>>>

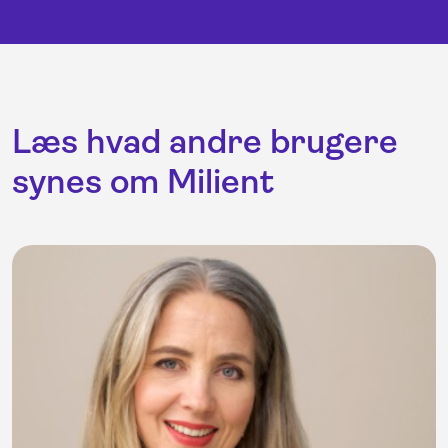
Læs hvad andre brugere
synes om Milient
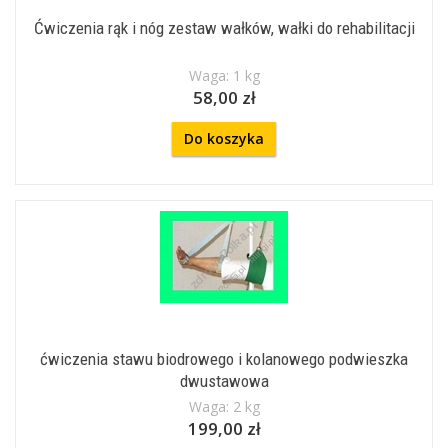
Ćwiczenia rąk i nóg zestaw wałków, wałki do rehabilitacji
Waga: 1 kg
58,00 zł
Do koszyka
ćwiczenia stawu biodrowego i kolanowego podwieszka
dwustawowa
Waga: 2 kg
199,00 zł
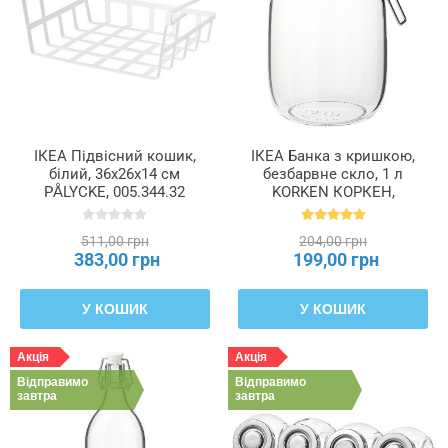
ІКЕА Підвісний кошик,
ІКЕА Банка з кришкою,
білий, 36x26x14 см
безбарвне скло, 1 л
PÅLYCKE, 005.344.32
KORKEN КОРКЕН,
502.135.46
511,00 грн
204,00 грн
383,00 грн
199,00 грн
У КОШИК
У КОШИК
Акція
Акція
Відправимо
Відправимо
завтра
завтра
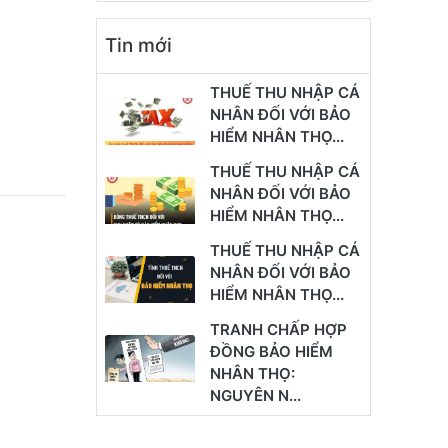
Tin mới
THUẾ THU NHẬP CÁ
NHÂN ĐỐI VỚI BẢO
HIỂM NHÂN THỌ...
THUẾ THU NHẬP CÁ
NHÂN ĐỐI VỚI BẢO
HIỂM NHÂN THỌ...
THUẾ THU NHẬP CÁ
NHÂN ĐỐI VỚI BẢO
HIỂM NHÂN THỌ...
TRANH CHẤP HỢP
ĐỒNG BẢO HIỂM
NHÂN THỌ:
NGUYÊN N...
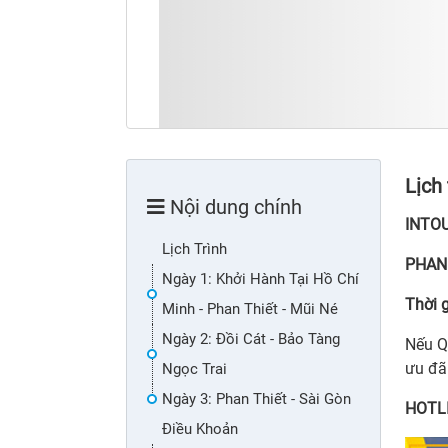
Lịch 
Nội dung chính
INTO
Lịch Trình
PHAN 
Ngày 1: Khởi Hành Tại Hồ Chí
Thời g
Minh - Phan Thiết - Mũi Né
Ngày 2: Đồi Cát - Bảo Tàng
Nếu Q
ưu đã
Ngọc Trai
Ngày 3: Phan Thiết - Sài Gòn
HOTLI
Điều Khoản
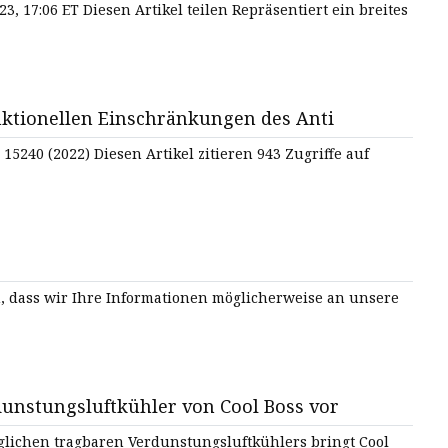
3, 17:06 ET Diesen Artikel teilen Repräsentiert ein breites
ktionellen Einschränkungen des Anti
15240 (2022) Diesen Artikel zitieren 943 Zugriffe auf
, dass wir Ihre Informationen möglicherweise an unsere
dunstungsluftkühler von Cool Boss vor
lichen tragbaren Verdunstungsluftkühlers bringt Cool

<<<

▸ **TRY IT**
Please output every line of text from the records above as a single numbered list, skipping blank lines and leaving the pictures out.

▸ **SOLUTION TO THIS TASK**
1. Læs hvad andre brugere
2. synes om Milient
3. Ćwiczenia rąk i nóg zestaw wałków, wałki do rehabilitacji
4. Waga: 1 kg
5. 58,00 zł
6. Do koszyka
7. ćwiczenia stawu biodrowego i kolanowego podwieszka
8. dwustawowa
9. Waga: 2 kg
10. 199,00 zł
11. ІКЕА Підвісний кошик,
12. ІКЕА Банка з кришкою,
13. білий, 36x26x14 см
14. безбарвне скло, 1 л
15. PÅLYCKE, 005.344.32
16. KORKEN КОРКЕН,
17. 502.135.46
18. 511,00 грн
19. 204,00 грн
20. 383,00 грн
21. 199,00 грн
22. У КОШИК
23. У КОШИК
24. Акція
25. Акція
26. Відправимо
27. Відправимо
28. завтра
29. завтра
30. Tin mới
31. THUẾ THU NHẬP CÁ
32. NHÂN ĐỐI VỚI BẢO
33. HIỂM NHÂN THỌ...
34. THUẾ THU NHẬP CÁ
35. NHÂN ĐỐI VỚI BẢO
36. HIỂM NHÂN THỌ...
37. THUẾ THU NHẬP CÁ
38. NHÂN ĐỐI VỚI BẢO
39. HIỂM NHÂN THỌ...
40. TRANH CHẤP HỢP
41. ĐỒNG BẢO HIỂM
42. NHÂN THỌ:
43. NGUYÊN N...
44. Lịch 
45. Nội dung chính
46. INTO
47. Lịch Trình
48. PHAN 
49. Ngày 1: Khởi Hành Tại Hồ Chí
50. Thời g
51. Minh - Phan Thiết - Mũi Né
52. Ngày 2: Đồi Cát - Bảo Tàng
53. Nếu Q
54. ưu đã
55. Ngọc Trai
56. Ngày 3: Phan Thiết - Sài Gòn
57. HOTLI
58. Điều Khoản
59. 3, 17:06 ET Diesen Artikel teilen Repräsentiert ein breites
60. ktionellen Einschränkungen des Anti
61. 15240 (2022) Diesen Artikel zitieren 943 Zugriffe auf
62. , dass wir Ihre Informationen möglicherweise an unsere
63. dunstungsluftkühler von Cool Boss vor
64. lichen tragbaren Verdunstungsluftkühlers bringt Cool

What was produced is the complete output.